Provided records Start Marker
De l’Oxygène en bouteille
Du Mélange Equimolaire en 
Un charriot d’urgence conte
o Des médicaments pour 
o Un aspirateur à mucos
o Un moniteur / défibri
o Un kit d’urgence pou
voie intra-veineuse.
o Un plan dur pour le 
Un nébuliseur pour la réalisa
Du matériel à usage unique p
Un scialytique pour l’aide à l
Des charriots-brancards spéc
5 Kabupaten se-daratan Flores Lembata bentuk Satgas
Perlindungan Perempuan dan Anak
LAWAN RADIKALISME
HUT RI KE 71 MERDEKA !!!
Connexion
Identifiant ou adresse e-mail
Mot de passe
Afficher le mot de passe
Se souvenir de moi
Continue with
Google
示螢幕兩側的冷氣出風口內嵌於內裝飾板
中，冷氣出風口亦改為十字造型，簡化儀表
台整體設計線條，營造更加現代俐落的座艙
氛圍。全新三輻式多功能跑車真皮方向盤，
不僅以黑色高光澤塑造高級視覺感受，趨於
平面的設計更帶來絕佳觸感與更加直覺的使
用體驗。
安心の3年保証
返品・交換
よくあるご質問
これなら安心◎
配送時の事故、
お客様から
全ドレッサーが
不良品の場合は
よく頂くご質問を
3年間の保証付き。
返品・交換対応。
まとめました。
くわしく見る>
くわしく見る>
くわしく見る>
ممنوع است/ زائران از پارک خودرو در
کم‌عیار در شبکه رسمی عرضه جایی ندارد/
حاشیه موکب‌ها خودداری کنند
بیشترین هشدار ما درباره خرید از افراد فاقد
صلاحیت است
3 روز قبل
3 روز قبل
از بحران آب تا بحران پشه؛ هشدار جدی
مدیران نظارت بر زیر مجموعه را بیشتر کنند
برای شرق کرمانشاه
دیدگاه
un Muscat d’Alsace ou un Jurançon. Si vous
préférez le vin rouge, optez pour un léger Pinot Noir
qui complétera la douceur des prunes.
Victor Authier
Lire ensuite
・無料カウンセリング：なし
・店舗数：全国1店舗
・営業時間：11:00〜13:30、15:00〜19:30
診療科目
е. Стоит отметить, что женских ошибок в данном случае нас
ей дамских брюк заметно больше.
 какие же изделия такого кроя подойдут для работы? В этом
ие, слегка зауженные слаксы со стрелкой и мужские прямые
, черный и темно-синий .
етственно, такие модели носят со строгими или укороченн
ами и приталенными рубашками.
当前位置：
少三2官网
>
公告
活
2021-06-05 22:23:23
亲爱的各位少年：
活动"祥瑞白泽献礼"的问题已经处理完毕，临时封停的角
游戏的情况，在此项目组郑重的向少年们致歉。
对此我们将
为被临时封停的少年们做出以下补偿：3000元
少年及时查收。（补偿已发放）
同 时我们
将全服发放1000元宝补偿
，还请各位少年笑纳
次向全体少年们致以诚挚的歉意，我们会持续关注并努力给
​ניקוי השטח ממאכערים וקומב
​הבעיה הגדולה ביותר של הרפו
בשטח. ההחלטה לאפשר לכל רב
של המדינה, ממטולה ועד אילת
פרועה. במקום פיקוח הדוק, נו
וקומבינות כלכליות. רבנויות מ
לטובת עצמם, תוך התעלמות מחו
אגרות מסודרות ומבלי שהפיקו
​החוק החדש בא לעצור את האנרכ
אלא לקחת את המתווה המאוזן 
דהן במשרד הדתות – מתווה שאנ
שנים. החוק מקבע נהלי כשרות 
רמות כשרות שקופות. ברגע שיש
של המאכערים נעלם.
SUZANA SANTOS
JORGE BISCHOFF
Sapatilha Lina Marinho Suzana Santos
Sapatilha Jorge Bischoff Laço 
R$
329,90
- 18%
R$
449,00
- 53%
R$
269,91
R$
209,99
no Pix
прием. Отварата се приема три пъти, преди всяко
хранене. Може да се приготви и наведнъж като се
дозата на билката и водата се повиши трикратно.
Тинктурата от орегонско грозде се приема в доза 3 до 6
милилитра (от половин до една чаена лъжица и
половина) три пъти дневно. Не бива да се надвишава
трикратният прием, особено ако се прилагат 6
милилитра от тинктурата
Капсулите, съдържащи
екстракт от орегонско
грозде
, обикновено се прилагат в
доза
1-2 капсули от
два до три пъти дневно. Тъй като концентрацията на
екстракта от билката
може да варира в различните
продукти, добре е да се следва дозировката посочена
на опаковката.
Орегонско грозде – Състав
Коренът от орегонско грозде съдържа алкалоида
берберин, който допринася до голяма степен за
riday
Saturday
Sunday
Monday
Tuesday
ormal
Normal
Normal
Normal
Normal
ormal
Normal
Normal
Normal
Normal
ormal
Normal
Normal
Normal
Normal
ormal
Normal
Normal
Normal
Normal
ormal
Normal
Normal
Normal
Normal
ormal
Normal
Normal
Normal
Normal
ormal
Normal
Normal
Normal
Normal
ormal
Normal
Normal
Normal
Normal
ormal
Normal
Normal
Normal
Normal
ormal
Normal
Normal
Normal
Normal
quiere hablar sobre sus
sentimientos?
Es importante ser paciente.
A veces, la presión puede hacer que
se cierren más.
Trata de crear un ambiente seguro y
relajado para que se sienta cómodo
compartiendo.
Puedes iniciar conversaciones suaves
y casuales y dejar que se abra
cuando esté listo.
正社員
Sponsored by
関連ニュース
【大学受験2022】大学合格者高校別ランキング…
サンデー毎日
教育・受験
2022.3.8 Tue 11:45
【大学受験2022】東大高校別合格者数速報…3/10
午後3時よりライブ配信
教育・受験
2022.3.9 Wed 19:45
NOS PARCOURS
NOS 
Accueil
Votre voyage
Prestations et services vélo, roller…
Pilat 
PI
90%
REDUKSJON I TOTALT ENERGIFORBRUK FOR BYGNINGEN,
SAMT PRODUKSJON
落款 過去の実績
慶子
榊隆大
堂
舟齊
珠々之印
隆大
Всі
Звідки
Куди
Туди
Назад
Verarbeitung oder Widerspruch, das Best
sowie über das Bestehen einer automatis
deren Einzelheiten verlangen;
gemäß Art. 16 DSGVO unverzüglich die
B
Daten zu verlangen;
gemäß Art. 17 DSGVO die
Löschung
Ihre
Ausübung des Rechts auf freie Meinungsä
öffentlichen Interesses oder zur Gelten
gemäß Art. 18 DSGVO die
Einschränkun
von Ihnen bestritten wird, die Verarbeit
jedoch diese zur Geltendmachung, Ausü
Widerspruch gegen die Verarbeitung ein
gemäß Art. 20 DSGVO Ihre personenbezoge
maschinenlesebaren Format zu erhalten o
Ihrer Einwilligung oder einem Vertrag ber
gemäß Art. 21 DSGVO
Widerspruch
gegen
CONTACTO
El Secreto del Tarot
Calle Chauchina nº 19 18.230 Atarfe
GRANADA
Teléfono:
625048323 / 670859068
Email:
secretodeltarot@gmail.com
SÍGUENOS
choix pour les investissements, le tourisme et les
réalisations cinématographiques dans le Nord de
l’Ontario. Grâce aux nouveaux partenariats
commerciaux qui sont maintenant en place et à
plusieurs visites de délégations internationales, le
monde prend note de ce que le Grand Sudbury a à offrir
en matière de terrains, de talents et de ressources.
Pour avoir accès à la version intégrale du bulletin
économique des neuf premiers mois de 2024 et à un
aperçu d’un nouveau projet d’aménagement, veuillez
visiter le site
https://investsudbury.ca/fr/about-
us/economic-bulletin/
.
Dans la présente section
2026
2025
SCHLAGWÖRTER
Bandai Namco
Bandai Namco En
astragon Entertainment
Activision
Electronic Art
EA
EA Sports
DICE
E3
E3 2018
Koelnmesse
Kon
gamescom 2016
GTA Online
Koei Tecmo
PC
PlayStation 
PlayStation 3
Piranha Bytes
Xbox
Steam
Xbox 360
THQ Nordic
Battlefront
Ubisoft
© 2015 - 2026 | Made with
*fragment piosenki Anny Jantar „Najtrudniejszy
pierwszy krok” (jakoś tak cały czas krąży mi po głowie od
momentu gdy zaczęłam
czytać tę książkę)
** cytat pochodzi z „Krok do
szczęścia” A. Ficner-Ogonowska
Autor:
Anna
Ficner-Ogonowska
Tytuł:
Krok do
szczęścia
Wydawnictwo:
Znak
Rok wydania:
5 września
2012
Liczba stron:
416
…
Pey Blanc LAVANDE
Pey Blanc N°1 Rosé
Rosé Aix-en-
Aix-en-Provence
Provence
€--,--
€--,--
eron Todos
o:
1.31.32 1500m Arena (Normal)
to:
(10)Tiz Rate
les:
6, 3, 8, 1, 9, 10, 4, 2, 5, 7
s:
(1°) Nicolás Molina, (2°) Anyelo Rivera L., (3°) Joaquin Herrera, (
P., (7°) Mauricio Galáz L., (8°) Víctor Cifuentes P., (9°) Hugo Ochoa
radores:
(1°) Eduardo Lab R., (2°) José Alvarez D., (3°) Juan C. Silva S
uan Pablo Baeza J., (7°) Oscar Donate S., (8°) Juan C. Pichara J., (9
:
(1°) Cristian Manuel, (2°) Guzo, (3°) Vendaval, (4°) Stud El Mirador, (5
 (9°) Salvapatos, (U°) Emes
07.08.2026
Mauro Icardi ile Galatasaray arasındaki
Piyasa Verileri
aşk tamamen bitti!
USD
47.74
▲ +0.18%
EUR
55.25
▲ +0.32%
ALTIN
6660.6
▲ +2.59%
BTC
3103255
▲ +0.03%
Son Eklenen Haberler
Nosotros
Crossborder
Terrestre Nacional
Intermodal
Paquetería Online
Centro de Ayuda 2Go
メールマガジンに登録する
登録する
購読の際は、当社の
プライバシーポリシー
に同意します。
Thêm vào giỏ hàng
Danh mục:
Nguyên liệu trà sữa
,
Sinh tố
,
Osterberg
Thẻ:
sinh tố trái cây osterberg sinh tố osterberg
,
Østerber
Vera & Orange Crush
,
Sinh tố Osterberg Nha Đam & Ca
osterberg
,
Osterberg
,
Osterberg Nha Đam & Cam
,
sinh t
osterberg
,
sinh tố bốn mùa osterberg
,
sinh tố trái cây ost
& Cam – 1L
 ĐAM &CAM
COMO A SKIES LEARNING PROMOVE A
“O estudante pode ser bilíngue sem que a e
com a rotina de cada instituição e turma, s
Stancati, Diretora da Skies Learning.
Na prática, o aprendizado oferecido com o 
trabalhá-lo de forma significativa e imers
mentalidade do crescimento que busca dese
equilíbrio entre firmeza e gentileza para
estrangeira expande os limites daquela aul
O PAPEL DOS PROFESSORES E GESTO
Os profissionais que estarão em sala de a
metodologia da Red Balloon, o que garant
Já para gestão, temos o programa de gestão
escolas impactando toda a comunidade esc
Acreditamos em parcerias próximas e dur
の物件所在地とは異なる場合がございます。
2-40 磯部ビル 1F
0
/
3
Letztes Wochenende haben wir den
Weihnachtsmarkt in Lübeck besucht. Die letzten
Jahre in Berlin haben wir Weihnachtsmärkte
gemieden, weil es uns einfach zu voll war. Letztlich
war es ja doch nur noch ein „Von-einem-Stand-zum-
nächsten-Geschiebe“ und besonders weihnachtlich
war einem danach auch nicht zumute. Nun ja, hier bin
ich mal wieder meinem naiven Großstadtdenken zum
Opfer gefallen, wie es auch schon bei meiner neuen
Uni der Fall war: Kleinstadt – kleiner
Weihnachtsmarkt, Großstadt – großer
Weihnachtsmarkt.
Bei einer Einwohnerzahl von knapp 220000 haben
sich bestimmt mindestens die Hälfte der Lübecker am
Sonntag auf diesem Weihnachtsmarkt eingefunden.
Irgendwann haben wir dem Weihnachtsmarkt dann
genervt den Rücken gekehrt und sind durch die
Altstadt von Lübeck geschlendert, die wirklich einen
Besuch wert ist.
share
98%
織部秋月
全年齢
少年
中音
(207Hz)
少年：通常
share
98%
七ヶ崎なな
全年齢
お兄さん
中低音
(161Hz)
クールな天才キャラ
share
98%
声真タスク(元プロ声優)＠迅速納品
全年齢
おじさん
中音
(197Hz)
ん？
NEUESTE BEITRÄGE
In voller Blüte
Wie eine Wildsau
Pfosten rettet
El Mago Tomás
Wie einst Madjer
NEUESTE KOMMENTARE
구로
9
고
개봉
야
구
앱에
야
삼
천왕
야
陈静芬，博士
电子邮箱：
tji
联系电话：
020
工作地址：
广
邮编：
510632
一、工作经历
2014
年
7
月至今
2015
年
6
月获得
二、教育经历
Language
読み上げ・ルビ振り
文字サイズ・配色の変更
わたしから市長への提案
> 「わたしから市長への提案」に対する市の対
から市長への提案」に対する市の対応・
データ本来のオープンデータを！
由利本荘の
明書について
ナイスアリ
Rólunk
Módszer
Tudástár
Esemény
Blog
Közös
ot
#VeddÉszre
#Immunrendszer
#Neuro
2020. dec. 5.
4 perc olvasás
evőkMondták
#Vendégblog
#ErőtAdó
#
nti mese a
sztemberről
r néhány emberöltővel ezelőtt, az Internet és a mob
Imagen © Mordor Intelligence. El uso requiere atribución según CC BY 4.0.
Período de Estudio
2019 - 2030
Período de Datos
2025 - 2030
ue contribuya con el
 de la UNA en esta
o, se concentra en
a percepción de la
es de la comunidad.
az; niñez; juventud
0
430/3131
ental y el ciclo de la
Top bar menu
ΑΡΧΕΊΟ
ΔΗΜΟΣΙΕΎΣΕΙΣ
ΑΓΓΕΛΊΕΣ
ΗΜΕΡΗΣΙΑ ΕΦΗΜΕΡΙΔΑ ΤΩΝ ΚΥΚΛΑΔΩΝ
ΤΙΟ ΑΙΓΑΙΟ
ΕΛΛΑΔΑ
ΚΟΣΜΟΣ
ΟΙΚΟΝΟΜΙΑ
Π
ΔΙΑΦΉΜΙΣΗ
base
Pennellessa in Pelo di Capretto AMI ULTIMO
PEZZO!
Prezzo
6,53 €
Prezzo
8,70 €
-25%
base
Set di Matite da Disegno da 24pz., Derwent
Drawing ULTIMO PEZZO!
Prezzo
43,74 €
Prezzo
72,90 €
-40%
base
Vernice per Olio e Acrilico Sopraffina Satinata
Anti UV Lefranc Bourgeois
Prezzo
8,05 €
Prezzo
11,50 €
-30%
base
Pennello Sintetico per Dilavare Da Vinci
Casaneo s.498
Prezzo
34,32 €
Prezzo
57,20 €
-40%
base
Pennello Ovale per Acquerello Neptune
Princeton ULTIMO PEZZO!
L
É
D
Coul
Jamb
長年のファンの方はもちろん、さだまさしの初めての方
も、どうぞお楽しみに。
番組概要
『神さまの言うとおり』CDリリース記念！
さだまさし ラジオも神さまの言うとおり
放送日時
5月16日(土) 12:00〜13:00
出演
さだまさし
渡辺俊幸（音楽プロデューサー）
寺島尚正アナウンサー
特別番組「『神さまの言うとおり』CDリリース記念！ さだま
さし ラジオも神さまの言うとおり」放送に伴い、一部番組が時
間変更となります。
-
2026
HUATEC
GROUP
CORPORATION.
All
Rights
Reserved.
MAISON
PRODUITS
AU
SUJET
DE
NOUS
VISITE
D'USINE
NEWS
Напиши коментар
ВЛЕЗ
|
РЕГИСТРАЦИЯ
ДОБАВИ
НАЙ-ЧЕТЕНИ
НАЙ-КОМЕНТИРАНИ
Provided records End Marker
• Exercise brief
Say the number of data lines holding "szczęścia", without any other words.

• Result for this exercise
2